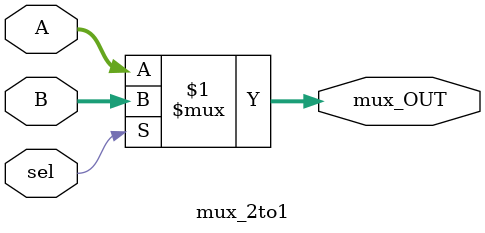
<source format=v>
module mux_2to1 #( 
    parameter DATA_WIDTH = 32,
    parameter ADDR_WIDTH = 32
) ( 
	input [31:0] A, 
	input [31:0] B,    
	input sel, 
	output [31:0] mux_OUT
);

assign mux_OUT = (sel)? B: A; 

endmodule
</source>
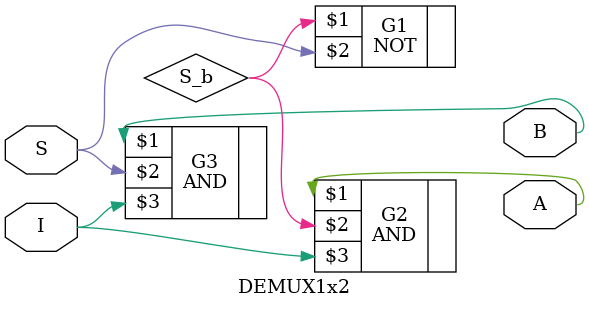
<source format=v>
module DEMUX1x2(A, B, I, S);
    output A, B;
    input I, S;
    wire S_b;

    NOT G1(S_b, S);
    AND G2(A, S_b, I);
    AND G3(B, S, I);

endmodule


</source>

☆ ☆ ☆ ☆ ☆

WORK ITEM: Copy out the whole listing exactly. Skip its pictures.

ANSWER SECTION:
<source format=v>
module mux_2to1 #( 
    parameter DATA_WIDTH = 32,
    parameter ADDR_WIDTH = 32
) ( 
	input [31:0] A, 
	input [31:0] B,    
	input sel, 
	output [31:0] mux_OUT
);

assign mux_OUT = (sel)? B: A; 

endmodule
</source>
<source format=v>
module DEMUX1x2(A, B, I, S);
    output A, B;
    input I, S;
    wire S_b;

    NOT G1(S_b, S);
    AND G2(A, S_b, I);
    AND G3(B, S, I);

endmodule


</source>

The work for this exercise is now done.